Prove that $P(HH|A) = P(H|A)\times P(H|A)$ rigorously 
Question: Suppose that we have 2 fair coins, coin A and coin B. If we obtained 2 heads after 2 tosses, what is the probability that the coin is A?

My attempt: 
By the Bayes' Theorem, we have 
$$P(A|HH) = \frac{P(HH|A)\times P(A)}{P(HH|A)\times P(A) + P(HH|B)\times P(B)}$$
Here is my question.

I know that $P(HH|A)$ can be calculated by calculating $[P(H|A)]^2.$
  But how to prove they are the same rigirously?

From definition of conditional probability, we should have 
$$P(HH|A) = \frac{P(HH\cap A)}{P(A)}.$$
But the numerator does not make sense to me as both $HH$ and $A$ come from different sample space.
 A: If you have two fair coins, then they are indistinguishable. The probability that the coins is A is $1/2$. No need for any long reasoning.
If you need to answer the second question. The coins are fair, the event A give you no information (the events H and A are independent) hence
$$P(HH\mid A)=\frac{P(HH\cap A)}{P(A)}=\frac{P(HH)P(A)}{P(A)}=P(HH)$$
By independence of event 
$$P(HH\mid A)=P(HH)=P(H)^2$$
And using the first argument again
$$P(HH\mid A)=P(HH)=P(H)^2=P(H\mid A)^2$$
A: To answer your question directly:
The problem stmt includes "2 fair coins, A and B".  I would argue that this statement clearly implies 
$$P(HH \mid A) = 1/4, \,\,\,\,\,\,\,\,\,\,\,\, P(H \mid A) = 1/2$$
and any number of things you can say about a fair coin.  Isn't that what a "A is fair" means?

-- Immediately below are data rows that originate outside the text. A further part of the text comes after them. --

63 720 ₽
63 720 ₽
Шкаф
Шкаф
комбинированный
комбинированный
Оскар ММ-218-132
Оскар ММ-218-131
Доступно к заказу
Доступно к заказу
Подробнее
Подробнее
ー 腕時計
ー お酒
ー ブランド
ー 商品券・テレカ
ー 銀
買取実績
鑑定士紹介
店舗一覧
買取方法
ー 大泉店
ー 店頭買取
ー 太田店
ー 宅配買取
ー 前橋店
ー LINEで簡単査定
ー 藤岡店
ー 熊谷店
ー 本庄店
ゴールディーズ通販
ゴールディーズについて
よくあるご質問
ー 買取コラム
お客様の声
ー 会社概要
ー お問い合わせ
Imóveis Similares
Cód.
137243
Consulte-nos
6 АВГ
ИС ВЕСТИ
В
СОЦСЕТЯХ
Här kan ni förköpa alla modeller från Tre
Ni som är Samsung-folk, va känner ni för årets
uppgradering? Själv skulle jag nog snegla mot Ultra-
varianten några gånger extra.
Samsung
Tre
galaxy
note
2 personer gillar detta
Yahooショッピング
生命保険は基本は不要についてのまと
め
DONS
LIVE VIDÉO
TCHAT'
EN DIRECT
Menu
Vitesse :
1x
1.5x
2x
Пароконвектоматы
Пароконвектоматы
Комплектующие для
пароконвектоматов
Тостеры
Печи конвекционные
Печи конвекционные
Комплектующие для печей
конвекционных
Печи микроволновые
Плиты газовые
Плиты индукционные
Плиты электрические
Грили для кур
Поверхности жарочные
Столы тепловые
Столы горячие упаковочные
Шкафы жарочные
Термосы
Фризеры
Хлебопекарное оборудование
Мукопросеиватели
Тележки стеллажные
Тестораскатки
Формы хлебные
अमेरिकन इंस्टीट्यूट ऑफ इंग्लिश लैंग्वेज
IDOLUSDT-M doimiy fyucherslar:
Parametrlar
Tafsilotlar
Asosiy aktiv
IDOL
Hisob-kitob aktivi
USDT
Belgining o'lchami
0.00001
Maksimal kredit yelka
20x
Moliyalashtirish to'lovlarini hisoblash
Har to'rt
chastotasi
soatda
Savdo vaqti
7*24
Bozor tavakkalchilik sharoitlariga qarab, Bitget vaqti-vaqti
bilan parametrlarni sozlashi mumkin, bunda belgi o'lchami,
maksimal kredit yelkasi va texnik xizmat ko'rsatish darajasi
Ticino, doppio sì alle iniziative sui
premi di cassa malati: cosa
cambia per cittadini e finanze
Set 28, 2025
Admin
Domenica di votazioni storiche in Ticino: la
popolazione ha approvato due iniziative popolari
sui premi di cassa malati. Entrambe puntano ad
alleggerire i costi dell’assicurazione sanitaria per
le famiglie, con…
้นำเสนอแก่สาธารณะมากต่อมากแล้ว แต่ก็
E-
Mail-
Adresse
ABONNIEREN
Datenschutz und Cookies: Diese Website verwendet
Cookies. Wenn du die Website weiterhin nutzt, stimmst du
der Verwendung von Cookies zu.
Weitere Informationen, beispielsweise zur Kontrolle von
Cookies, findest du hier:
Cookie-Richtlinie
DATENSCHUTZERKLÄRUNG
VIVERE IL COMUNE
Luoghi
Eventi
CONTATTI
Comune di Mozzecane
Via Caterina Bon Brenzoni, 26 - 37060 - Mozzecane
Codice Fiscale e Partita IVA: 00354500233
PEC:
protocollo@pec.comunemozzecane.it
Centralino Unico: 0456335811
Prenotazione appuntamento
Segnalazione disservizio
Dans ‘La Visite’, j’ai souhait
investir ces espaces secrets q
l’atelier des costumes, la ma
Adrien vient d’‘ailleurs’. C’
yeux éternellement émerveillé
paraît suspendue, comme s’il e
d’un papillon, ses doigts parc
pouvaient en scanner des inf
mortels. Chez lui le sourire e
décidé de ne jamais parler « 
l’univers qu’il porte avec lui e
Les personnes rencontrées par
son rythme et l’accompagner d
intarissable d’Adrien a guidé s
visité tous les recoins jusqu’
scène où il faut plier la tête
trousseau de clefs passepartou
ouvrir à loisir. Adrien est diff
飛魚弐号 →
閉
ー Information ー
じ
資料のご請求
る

The original question is "what is $P(A \mid HH)$?"  IMHO this question is actually unanswerable!
The original stmt did not give any info about how $A$ vs $B$ is picked.  Maybe I always pick $A$, or always $B$, or 70-30 favoring $B$, etc.  One cannot compute the posterior $P(A \mid HH)$ when the prior $P(A)$ is not given, unless one assumes some prior.  In this case the natural assumption is $P(A)=P(B)=1/2$, but it is just an assumption.
The following will show that, in this example, whatever prior you pick will be also your posterior, i.e. $P(A \mid HH) = P(A)$, even if the value is not $1/2$.


*

*$P(A \mid HH) = {P(A \cap HH) \over P(HH)}$

*$P(A \cap HH) = P(HH \mid A) P(A) = \frac14 P(A)$ because it is given that $A$ is fair
Now what is $P(HH)$?  It is "obviously" also $\frac14$ but lets prove it rigorously using the given facts that $A$ is fair and $B$ is fair.


*

*$P(HH) = P(HH \mid A)P(A) + P(HH\mid B) P(B) = \frac14 P(A) + \frac14 P(B) = \frac14 $
Note that in the line above, we just needed $P(A)+P(B)=1$ but we did not need $P(A)=1/2$.  So now we put everything together:
$$P(A\mid HH) = {P(A\cap HH) \over P(HH)} = {\frac14 P(A) \over \frac14} = P(A)$$
In other words, in this example, because $A$ and $B$ are identical, the posterior $P(A \mid HH)$ equals the prior $P(A)$, no matter what value the prior is.  If you say the answer is $1/2$, that's just because of the natural assumption that the prior is $P(A) =1/2$ when it is not explicitly stated in the problem wording.